Fresh Air and Empty Streets

 
 

Paris sparkled like a cloth made of stars, as Felix sat, head in his hands, retching. Behind him, the glorious Sacré-Cœur watched over the city, as the night’s cocktail rushed through his stomach and out over the marble steps. A hum hung over Montmartre as hundreds of youth sat around the hill, cigarette smoke and revelry echoing up into the night sky. At times, the sound was punctuated by a beer bottle cascading down the steps and rolling to a stop, unbroken, on the cobbles at the bottom. Tourists sat side by side with like-minded locals, bonding over drinks bought off beer merchants who delivered straight to their thirsty feet. A thousand pinpricks of light drew the outline of a capital city far below. But Felix didn’t notice any of this.

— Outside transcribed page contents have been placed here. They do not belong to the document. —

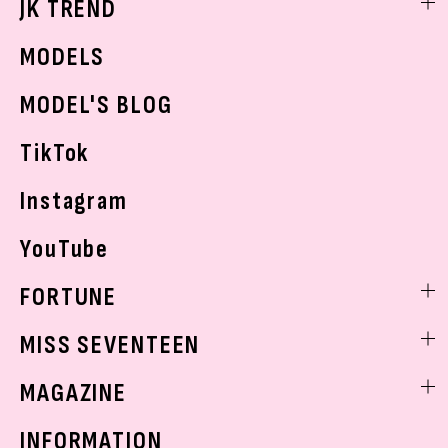
JK TREND
ボディケア
K-POP
JKランキング・アワード
JKトレンドニュース
MODELS
モデルの購入品
おでかけ
MODEL'S BLOG
お悩み相談
TikTok
Instagram
YouTube
FORTUNE
ゲッターズ飯田
MISS SEVENTEEN
ミスセブンティーンニュース
MAGAZINE
バックナンバー
INFORMATION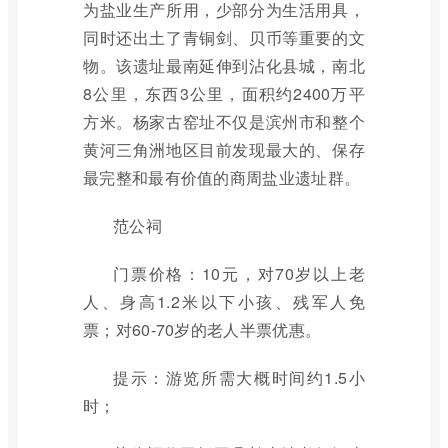
为盐业生产所用，少部分为生活用具，
同时还出土了青铜剑、贝币等重要的文
物。该遗址最南延伸到沾化县城，南北
8公里，东西3公里，面积约2400万平
方米。杨家古窑址不仅是滨州市和整个
黄河三角洲地区目前发现最大的、保存
最完整和最有价值的商周盐业遗址群。
范公祠
门票价格：10元，对70岁以上老
人、身高1.2米以下小孩、残军人免
票；对60-70岁的老人半票优惠。
提示：游览所需大概时间约1.5小
时；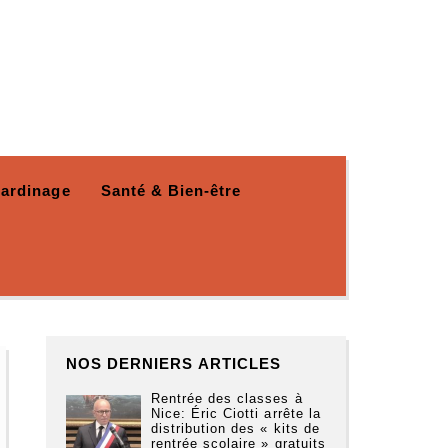
Jardinage
Santé & Bien-être
NOS DERNIERS ARTICLES
Rentrée des classes à
Nice: Éric Ciotti arrête la
distribution des « kits de
rentrée scolaire » gratuits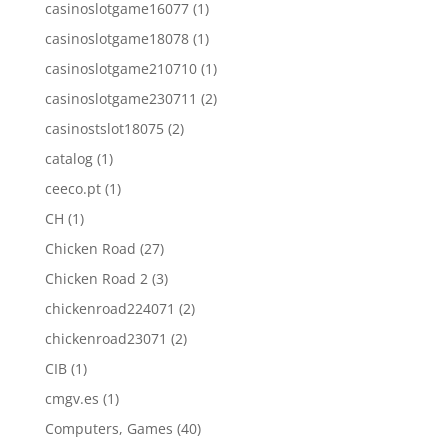
casinoslotgame16077
(1)
casinoslotgame18078
(1)
casinoslotgame210710
(1)
casinoslotgame230711
(2)
casinostslot18075
(2)
catalog
(1)
ceeco.pt
(1)
CH
(1)
Chicken Road
(27)
Chicken Road 2
(3)
chickenroad224071
(2)
chickenroad23071
(2)
CIB
(1)
cmgv.es
(1)
Computers, Games
(40)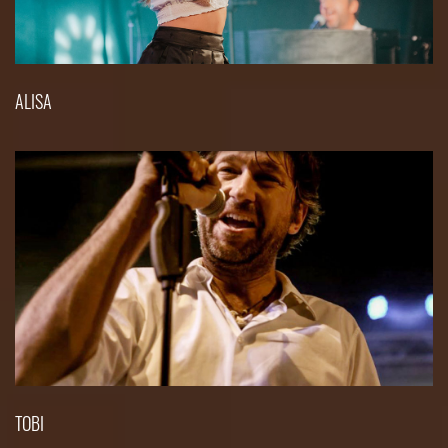
ALISA
TOBI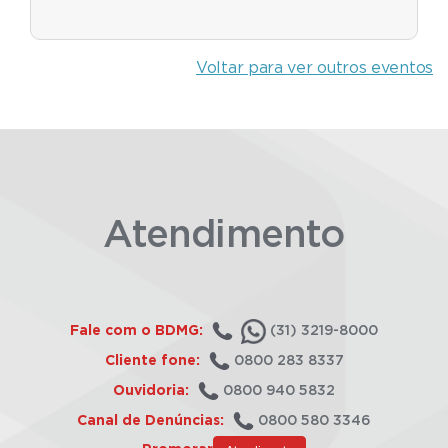
Voltar para ver outros eventos
Atendimento
Fale com o BDMG:
(31) 3219-8000
Cliente fone:
0800 283 8337
Ouvidoria:
0800 940 5832
Canal de Denúncias:
0800 580 3346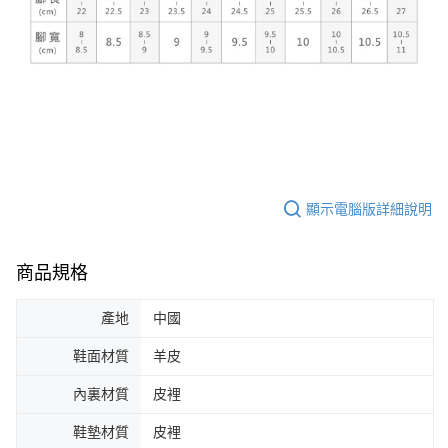
顯示電腦版詳細說明
商品規格
產地
中國
鞋面材質
羊皮
內裏材質
皮裡
鞋墊材質
皮裡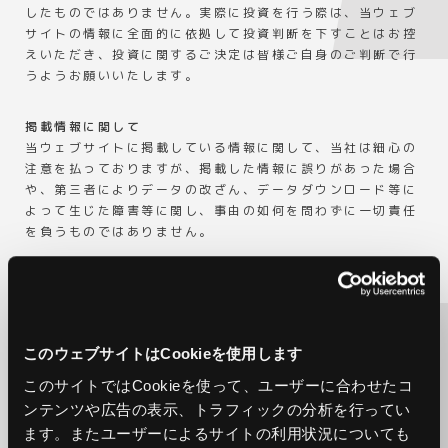
したものではありません。実際に投資を行う際は、当ウェブ
サイトの情報に全面的に依拠して投資判断を下すことはお控
えいただき、投資に関するご決定は皆様ご自身のご判断で行
うようお願いいたします。
掲載情報に関して
当ウェブサイトに掲載している情報に関して、当社は細心の
注意を払っておりますが、掲載した情報に誤りがあった場合
や、第三者によりデータの改ざん、データダウンロード等に
よって生じた障害等に関し、事由の如何を問わずに一切責任
を負うものではありません。
将来の見通しについて
当ウェブサイトに掲載している情報の一部には、将来の業績
に関する記述が含まれています。こうした記述は、将来の業
績を保証するものではなく、リスクや不確実性を内包するも
このウェブサイトはCookieを使用します
のです。将来の業績は環境の変化などにより、実際の結果と
このサイトではCookieを使って、ユーザーに合わせたコ
異なる可能性があることにご留意ください。
ンテンツや広告の表示、トラフィックの分析を行ってい
ます。またユーザーによるサイトの利用状況についても
当ウェブサイトの運用に関して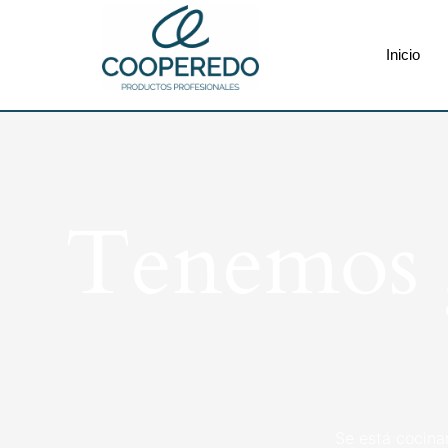
Inicio
Tenemos g
Se está cocina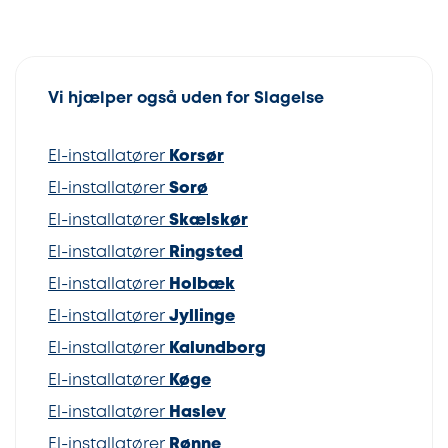
Vi hjælper også uden for Slagelse
El-installatører
Korsør
El-installatører
Sorø
El-installatører
Skælskør
El-installatører
Ringsted
El-installatører
Holbæk
El-installatører
Jyllinge
El-installatører
Kalundborg
El-installatører
Køge
El-installatører
Haslev
El-installatører
Rønne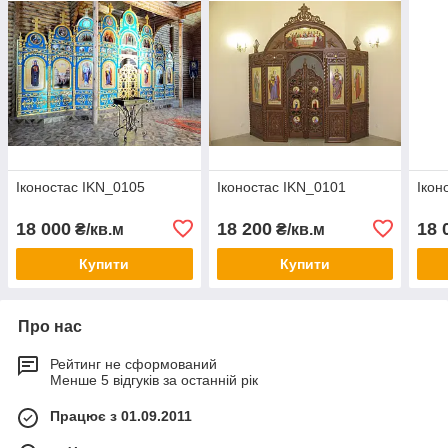
Іконостас IKN_0105
Іконостас IKN_0101
Ікон
18 000
18 200
18 
₴/кв.м
₴/кв.м
Купити
Купити
Про нас
Рейтинг не сформований
Менше 5 відгуків за останній рік
Працює з 01.09.2011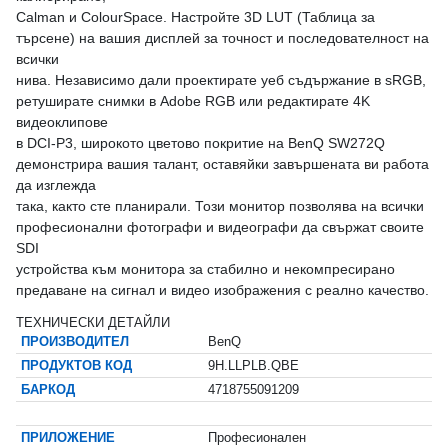
Calman и ColourSpace. Настройте 3D LUT (Таблица за
търсене) на вашия дисплей за точност и последователност на
всички
нива. Независимо дали проектирате уеб съдържание в sRGB,
ретуширате снимки в Adobe RGB или редактирате 4K
видеоклипове
в DCI-P3, широкото цветово покритие на BenQ SW272Q
демонстрира вашия талант, оставяйки завършената ви работа
да изглежда
така, както сте планирали. Този монитор позволява на всички
професионални фотографи и видеографи да свържат своите
SDI
устройства към монитора за стабилно и некомпресирано
предаване на сигнал и видео изображения с реално качество.
ТЕХНИЧЕСКИ ДЕТАЙЛИ
ПРОИЗВОДИТЕЛ
BenQ
ПРОДУКТОВ КОД
9H.LLPLB.QBE
БАРКОД
4718755091209
ПРИЛОЖЕНИЕ
Професионален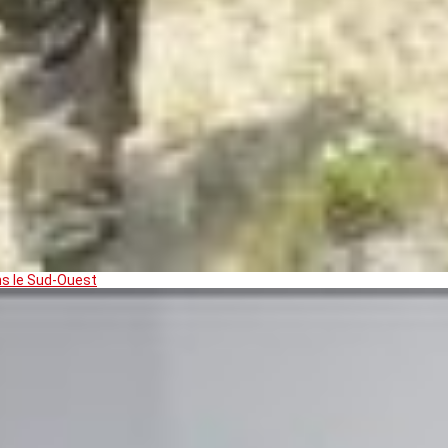
ns le Sud-Ouest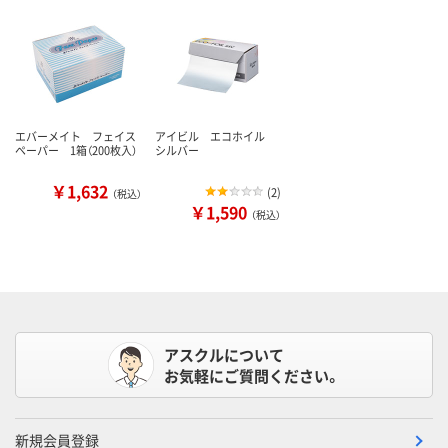
エバーメイト フェイス
アイビル エコホイル
ペーパー 1箱（200枚入）
シルバー
￥1,632
(
2
)
（税込）
￥1,590
（税込）
アスクルについて
お気軽にご質問ください。
新規会員登録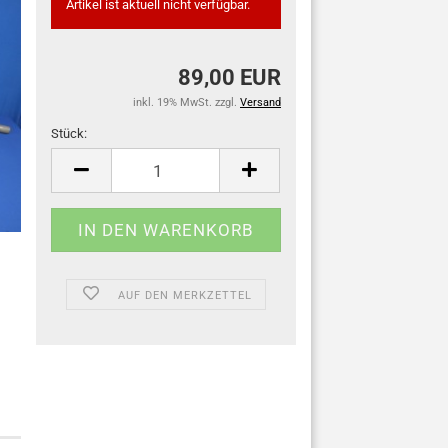
Artikel ist aktuell nicht verfügbar.
89,00 EUR
inkl. 19% MwSt. zzgl.
Versand
Stück:
Stück
AUF DEN MERKZETTEL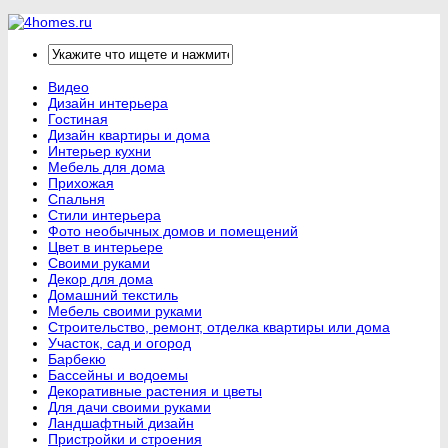
Видео
Дизайн интерьера
Гостиная
Дизайн квартиры и дома
Интерьер кухни
Мебель для дома
Прихожая
Спальня
Стили интерьера
Фото необычных домов и помещений
Цвет в интерьере
Своими руками
Декор для дома
Домашний текстиль
Мебель своими руками
Строительство, ремонт, отделка квартиры или дома
Участок, сад и огород
Барбекю
Бассейны и водоемы
Декоративные растения и цветы
Для дачи своими руками
Ландшафтный дизайн
Пристройки и строения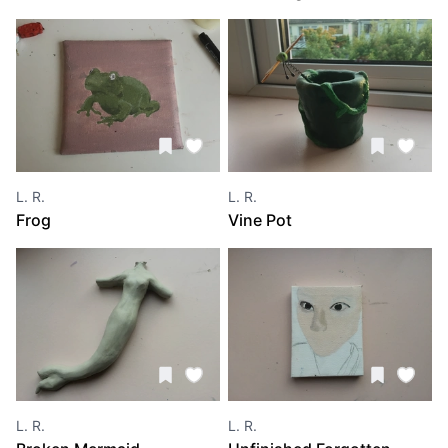
Will Come Down Like
Dominos
L. R.
L. R.
Frog
Vine Pot
L. R.
L. R.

He spat, his whole body aching from the strain. The exertion had exhausted him to the point that he felt a longing to sleep right here on these stairs, safe under the watchful domes of the basilica. An unseen car rumbled by on the cobbles, sounding in Felix’s mind like a far-off announcement of thunder. He knew a storm was coming – coming since he’d walked out of the house with his bag slung over his shoulder and had boarded that bus. It was brewing, every moment that he walked the streets of this city, increasing in intensity with every further second he spent away from home. He’d put cogs in motion that could now not be reversed, broken that which could now no longer be repaired. He rolled his head back on his shoulders, his closed eyes pointing skywards, and breathed out.